How We Spend

One of my regular “reads” is the Love & Money column by Jeff D. Opdyke. It is in the Sunday Business section of the Strib reprinted from the Wall Street Journal.

This week it was a comment on his families decision to explore hiring a cleaning person for their home. The basis of the story addressed how we spend our money and what our priorities are. I (as well as many others I am sure) have a difficult time separating the concept of spending money from the concept of spending time. Time truly is money and money does buy you time. The author’s conclusion was that they would spend some money on cleaning help which in turn would free up more of their time to spend with their kids. We budget our money and we budget our time and the two directly impact each other

The reason this is so relevant to me today is that I am in the midst of creating some new budgets due to my retirement. I have to do a new family budget due to a change in my personal financial status, a new business budget for my ministry project, and most challenging, a new time budget. The money stuff is quite tangible and in many regards “fixed”. However the time budget is wide open. I’ve got a lot of latitude in deciding how I will now spend my time. What are my days going to look like now that I’m no longer responsible to the city and the PD?

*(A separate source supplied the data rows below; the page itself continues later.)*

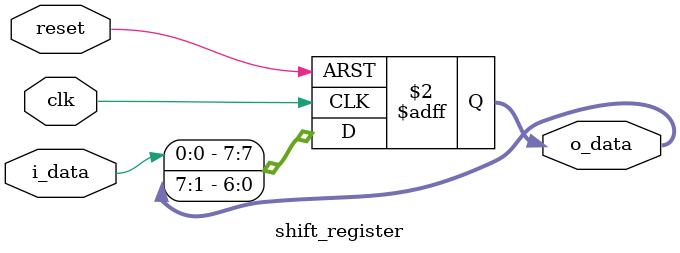
<source format=sv>
`timescale 1ns / 1ps

module button_detector (
    input  logic clk,
    input  logic reset,
    input  logic i_btn,
    output logic rising_edge,
    output logic falling_edge,
    output logic both_edge
);

    logic                       clk_1khz;
    logic                       debounce;
    logic [                7:0] shift_reg;
    logic [$clog2(100_000)-1:0] div_counter;

    // create 1kHz pulse (for button sampling)
    always_ff @(posedge clk, posedge reset) begin
        if (reset) begin
            div_counter <= 0;
            clk_1khz    <= 1'b0;
        end else begin
            if (div_counter == 100_000 - 1) begin
                div_counter <= 0;
                clk_1khz    <= 1'b1;
            end else begin
                div_counter <= div_counter + 1;
                clk_1khz    <= 1'b0;
            end
        end
    end

    shift_register U_SHIFT_REG (
        .clk   (clk_1khz),
        .reset (reset),
        .i_data(i_btn),
        .o_data(shift_reg)
    );

    assign debounce = &shift_reg;
    // assign o_btn = debounce;

    logic [1:0] edge_reg;

    // edge detector (rising/falling/both)
    always_ff @(posedge clk, posedge reset) begin
        if (reset) begin
            edge_reg <= 0;
        end else begin
            edge_reg[0] <= debounce;
            edge_reg[1] <= edge_reg[0];
        end
    end

    assign rising_edge  = edge_reg[0] & ~edge_reg[1];
    assign falling_edge = ~edge_reg[0] & edge_reg[1];
    assign both_edge    = rising_edge | falling_edge;

endmodule


module shift_register (
    input  logic       clk,
    input  logic       reset,
    input  logic       i_data,
    output logic [7:0] o_data
);

    always_ff @(posedge clk, posedge reset) begin
        if (reset) begin
            o_data <= 0;
        end else begin
            o_data <= {i_data, o_data[7:1]};  // right shift
            //o_data <= {o_data[6:0], i_data};// left shift
        end
    end

endmodule

</source>
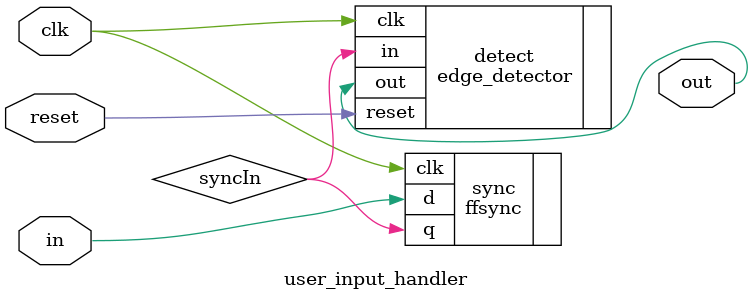
<source format=sv>
module user_input_handler(
    input logic clk, reset,
    input logic in,
    output logic out
);

    logic syncIn;
    ffsync sync (.clk, .d(in), .q(syncIn));
    edge_detector detect (.clk, .reset, .in(syncIn), .out);

endmodule // user_input_handler
</source>
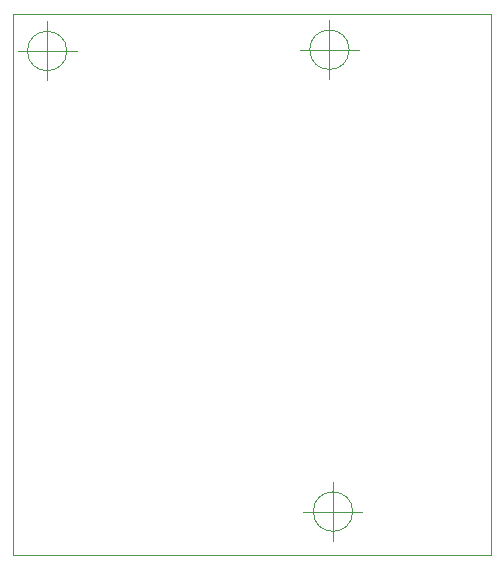
<source format=gbr>
%TF.GenerationSoftware,KiCad,Pcbnew,(6.0.1)*%
%TF.CreationDate,2023-03-08T21:06:13-08:00*%
%TF.ProjectId,Ultrasonic,556c7472-6173-46f6-9e69-632e6b696361,rev?*%
%TF.SameCoordinates,Original*%
%TF.FileFunction,Profile,NP*%
%FSLAX46Y46*%
G04 Gerber Fmt 4.6, Leading zero omitted, Abs format (unit mm)*
G04 Created by KiCad (PCBNEW (6.0.1)) date 2023-03-08 21:06:13*
%MOMM*%
%LPD*%
G01*
G04 APERTURE LIST*
%TA.AperFunction,Profile*%
%ADD10C,0.100000*%
%TD*%
G04 APERTURE END LIST*
D10*
X126275000Y-67787500D02*
X166800000Y-67787500D01*
X166800000Y-67787500D02*
X166800000Y-113562500D01*
X166800000Y-113562500D02*
X126275000Y-113562500D01*
X126275000Y-113562500D02*
X126275000Y-67787500D01*
X155066666Y-109900000D02*
G75*
G03*
X155066666Y-109900000I-1666666J0D01*
G01*
X150900000Y-109900000D02*
X155900000Y-109900000D01*
X153400000Y-107400000D02*
X153400000Y-112400000D01*
X130866666Y-70900000D02*
G75*
G03*
X130866666Y-70900000I-1666666J0D01*
G01*
X126700000Y-70900000D02*
X131700000Y-70900000D01*
X129200000Y-68400000D02*
X129200000Y-73400000D01*
X154766666Y-70800000D02*
G75*
G03*
X154766666Y-70800000I-1666666J0D01*
G01*
X150600000Y-70800000D02*
X155600000Y-70800000D01*
X153100000Y-68300000D02*
X153100000Y-73300000D01*
M02*

</source>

I don’t have the answers yet, this is my last week of my “retiring process” with four meetings scheduled between today and Friday when I get my final paycheck (or actually my final direct deposit pay notification. Just doesn’t sound the same does it?). So, I’m working on a plan, figuring time in and time out, time earned and time spent. But I am going to build in more “pause time” time for the spirit to refresh and rest. Some time set aside for spiritual fitness.